Entries from a data collection:
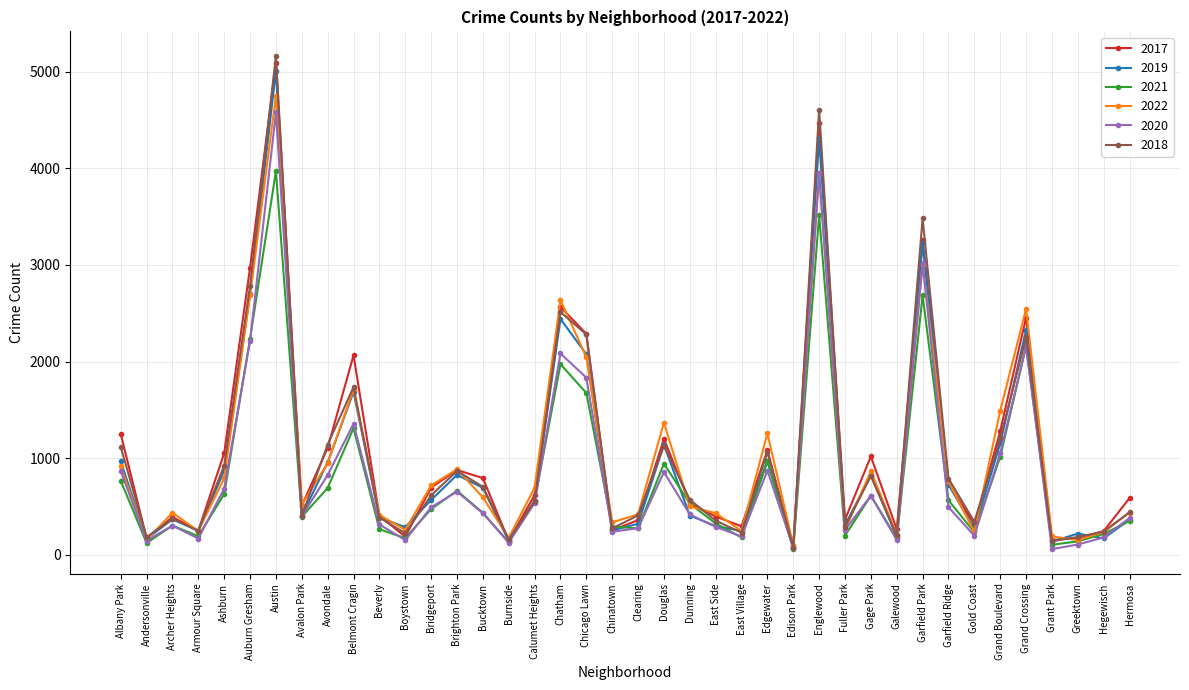

Read the 2018 value at Beverly.

386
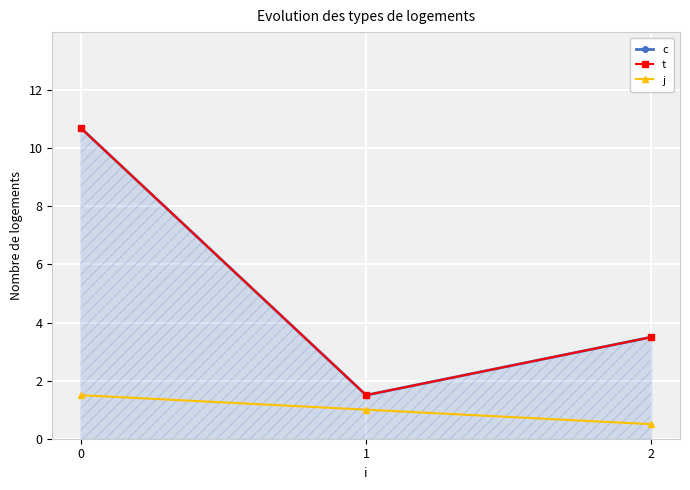

Where is t nearest to the value 6?

2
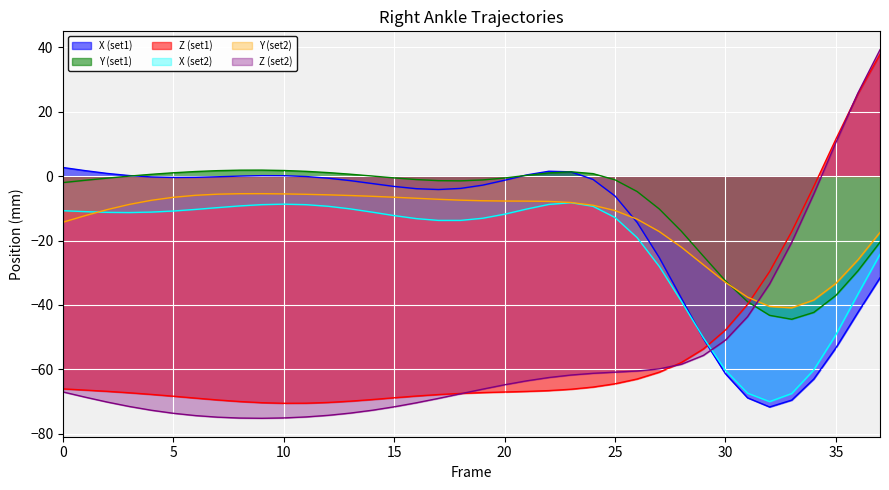

What is the value of the Z2 point at the 11th from the left?

-75.1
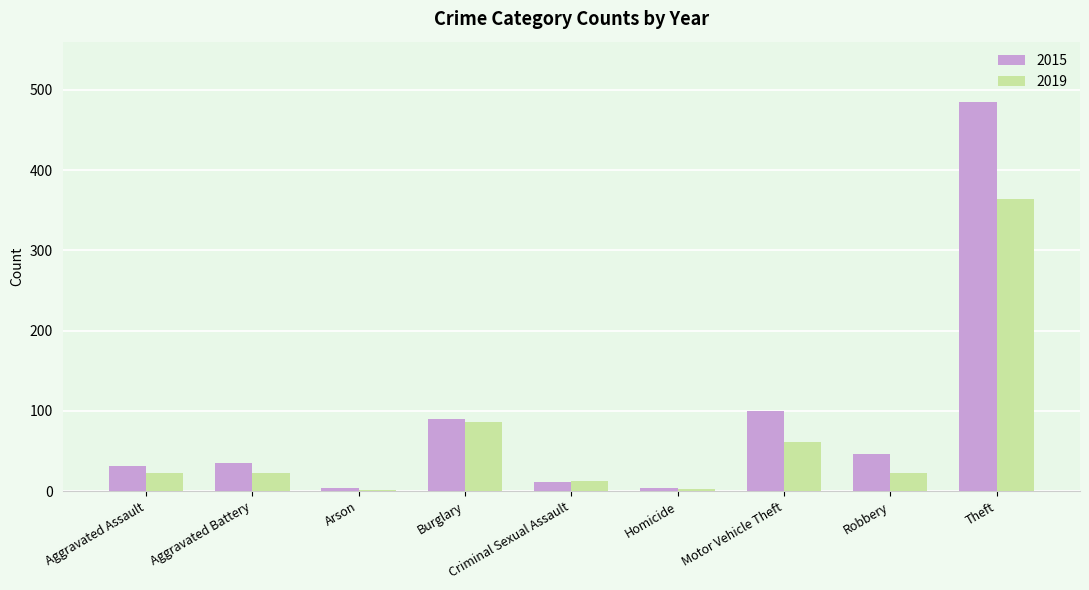

What value does the 2019 series have at Theft, to the nearest 5?

365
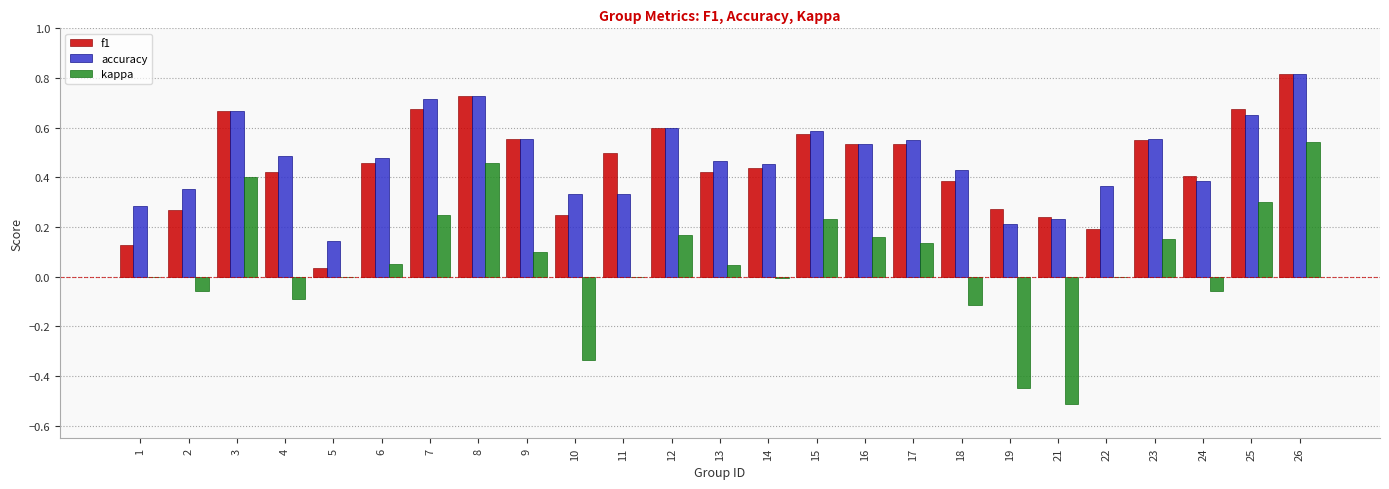

How many data points does each series have?

25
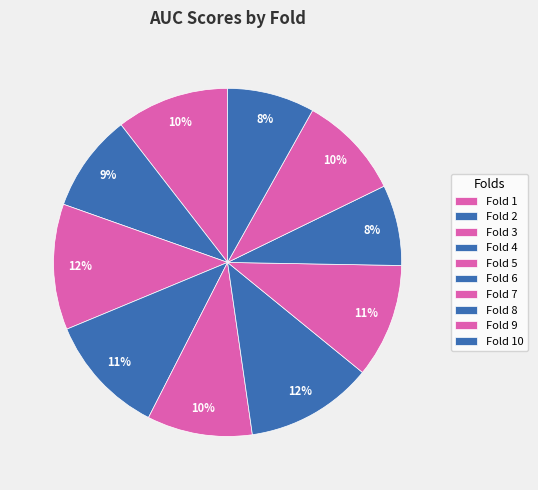

Count the number of slices in the pie.

10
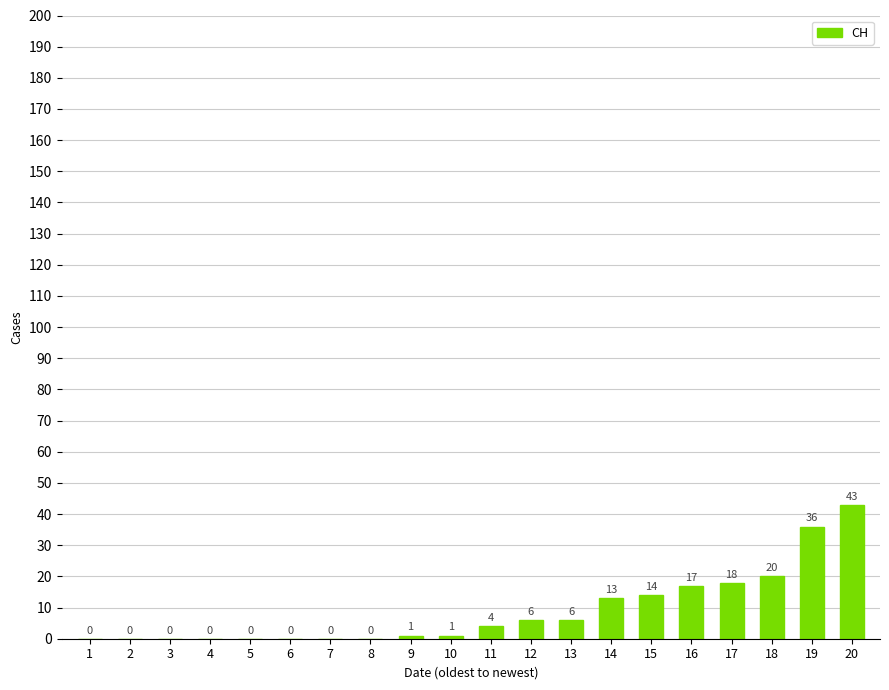

The chart shows a value of 0 at 7. True or false?

True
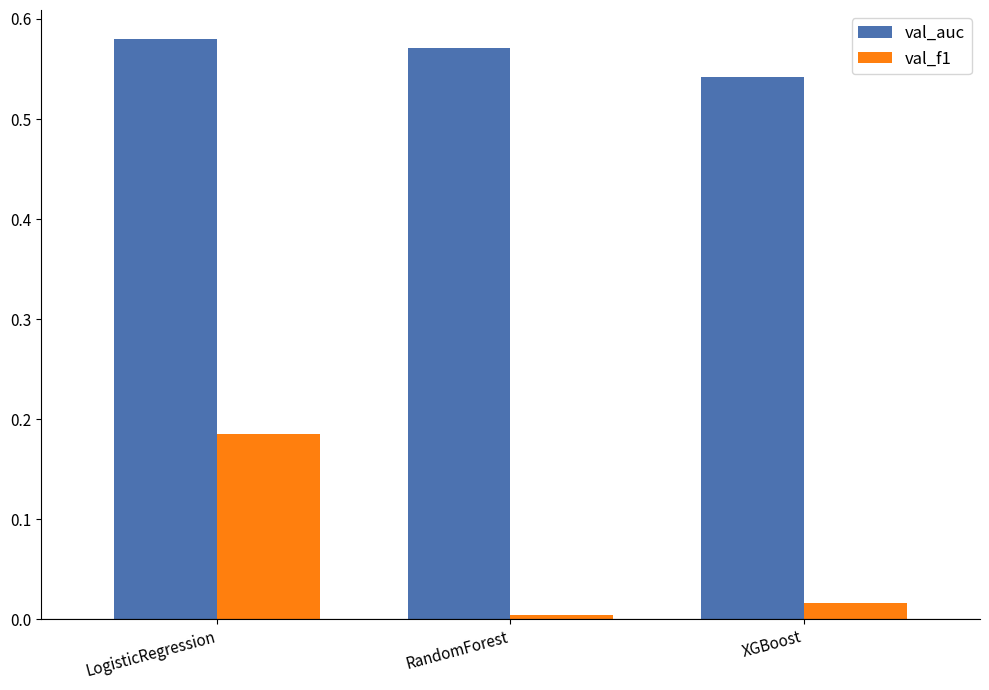

At which category is the sum across all series the highest?

LogisticRegression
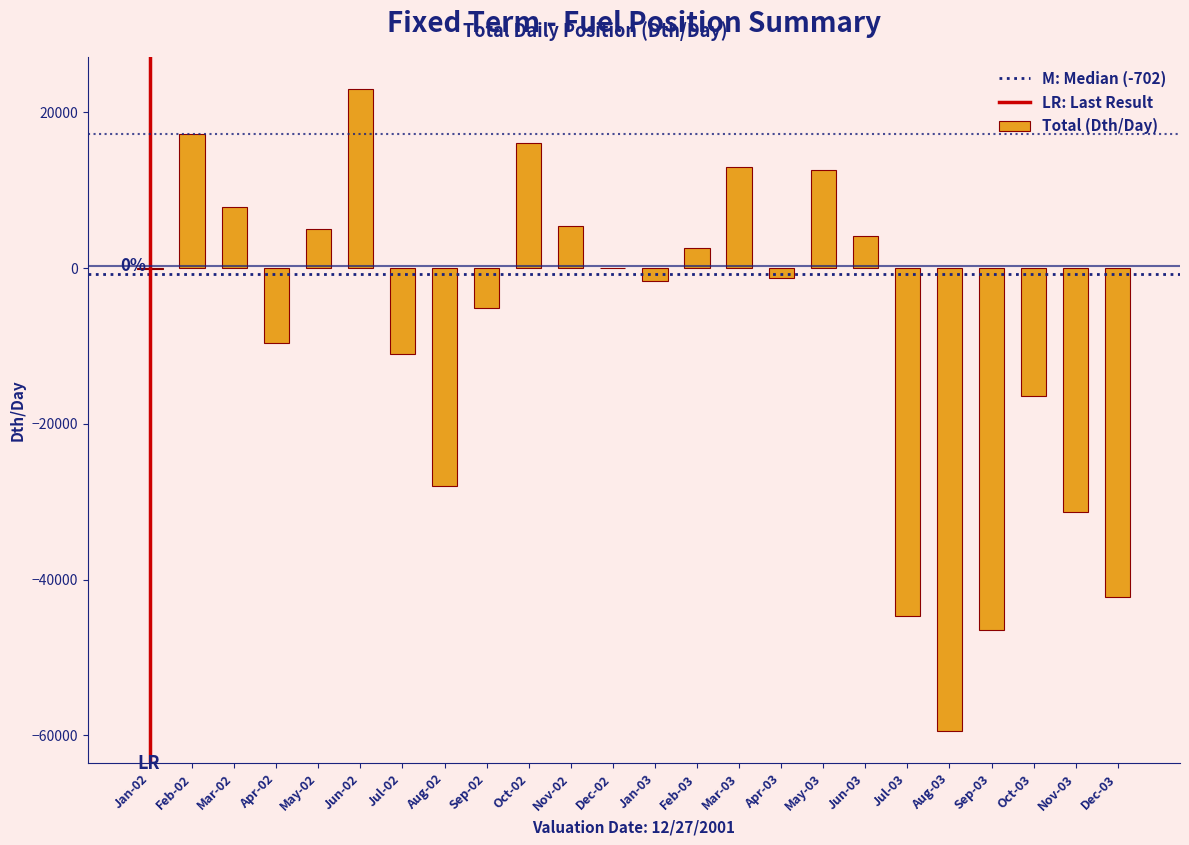

What is the change in value from Oct-02 to Dec-03?

-58346.3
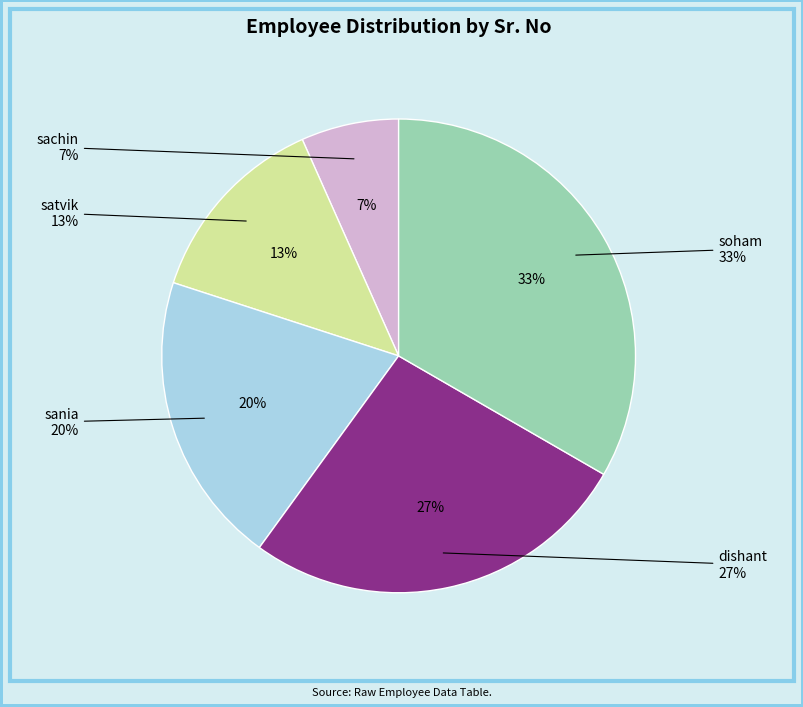

How many slices are in this pie chart?

5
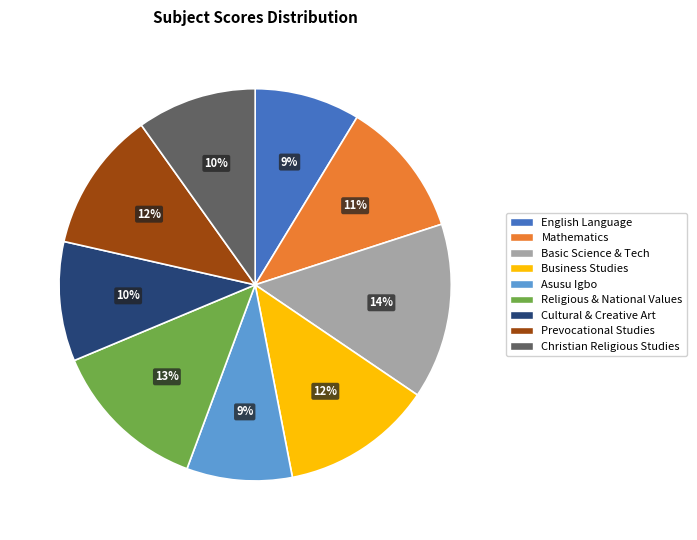

How many segments does this pie chart have?

9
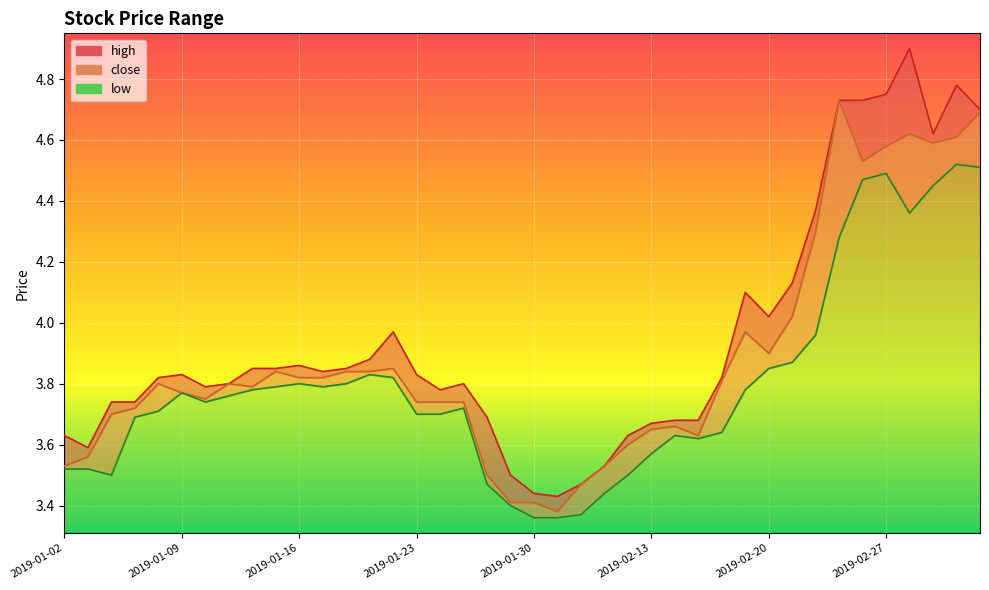

Reading right to left, transcribe all the data shown in this chart.

high: 2019-03-05=4.7	2019-03-04=4.8	2019-03-01=4.6	2019-02-28=4.9	2019-02-27=4.8	2019-02-26=4.7	2019-02-25=4.7	2019-02-22=4.4	2019-02-21=4.1	2019-02-20=4.0	2019-02-19=4.1	2019-02-18=3.8	2019-02-15=3.7	2019-02-14=3.7	2019-02-13=3.7	2019-02-12=3.6	2019-02-11=3.5	2019-02-01=3.5	2019-01-31=3.4	2019-01-30=3.4	2019-01-29=3.5	2019-01-28=3.7	2019-01-25=3.8	2019-01-24=3.8	2019-01-23=3.8	2019-01-22=4.0	2019-01-21=3.9	2019-01-18=3.9	2019-01-17=3.8	2019-01-16=3.9	2019-01-15=3.9	2019-01-14=3.9	2019-01-11=3.8	2019-01-10=3.8	2019-01-09=3.8	2019-01-08=3.8	2019-01-07=3.7	2019-01-04=3.7	2019-01-03=3.6	2019-01-02=3.6
close: 2019-03-05=4.7	2019-03-04=4.6	2019-03-01=4.6	2019-02-28=4.6	2019-02-27=4.6	2019-02-26=4.5	2019-02-25=4.7	2019-02-22=4.3	2019-02-21=4.0	2019-02-20=3.9	2019-02-19=4.0	2019-02-18=3.8	2019-02-15=3.6	2019-02-14=3.7	2019-02-13=3.6	2019-02-12=3.6	2019-02-11=3.5	2019-02-01=3.5	2019-01-31=3.4	2019-01-30=3.4	2019-01-29=3.4	2019-01-28=3.5	2019-01-25=3.7	2019-01-24=3.7	2019-01-23=3.7	2019-01-22=3.9	2019-01-21=3.8	2019-01-18=3.8	2019-01-17=3.8	2019-01-16=3.8	2019-01-15=3.8	2019-01-14=3.8	2019-01-11=3.8	2019-01-10=3.8	2019-01-09=3.8	2019-01-08=3.8	2019-01-07=3.7	2019-01-04=3.7	2019-01-03=3.6	2019-01-02=3.5
low: 2019-03-05=4.5	2019-03-04=4.5	2019-03-01=4.5	2019-02-28=4.4	2019-02-27=4.5	2019-02-26=4.5	2019-02-25=4.3	2019-02-22=4.0	2019-02-21=3.9	2019-02-20=3.9	2019-02-19=3.8	2019-02-18=3.6	2019-02-15=3.6	2019-02-14=3.6	2019-02-13=3.6	2019-02-12=3.5	2019-02-11=3.4	2019-02-01=3.4	2019-01-31=3.4	2019-01-30=3.4	2019-01-29=3.4	2019-01-28=3.5	2019-01-25=3.7	2019-01-24=3.7	2019-01-23=3.7	2019-01-22=3.8	2019-01-21=3.8	2019-01-18=3.8	2019-01-17=3.8	2019-01-16=3.8	2019-01-15=3.8	2019-01-14=3.8	2019-01-11=3.8	2019-01-10=3.7	2019-01-09=3.8	2019-01-08=3.7	2019-01-07=3.7	2019-01-04=3.5	2019-01-03=3.5	2019-01-02=3.5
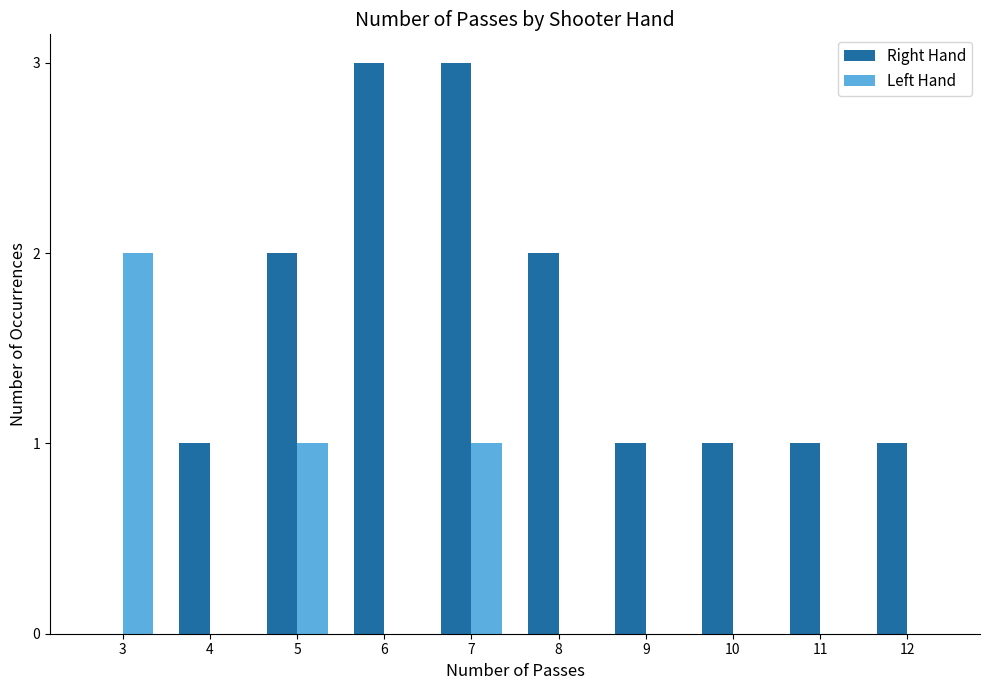

What is the sum of the Right Hand values at 10 and 7?

4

EXERCISE PROMPT: Copy out the entries word for word, from the line containing "How many segments does this pie chart have?" through the line containing "Reading right to", including both of those lines. Leave out the pictures.

EXERCISE RESULT:
How many segments does this pie chart have?

9

Reading right to left, transcribe all the data shown in this chart.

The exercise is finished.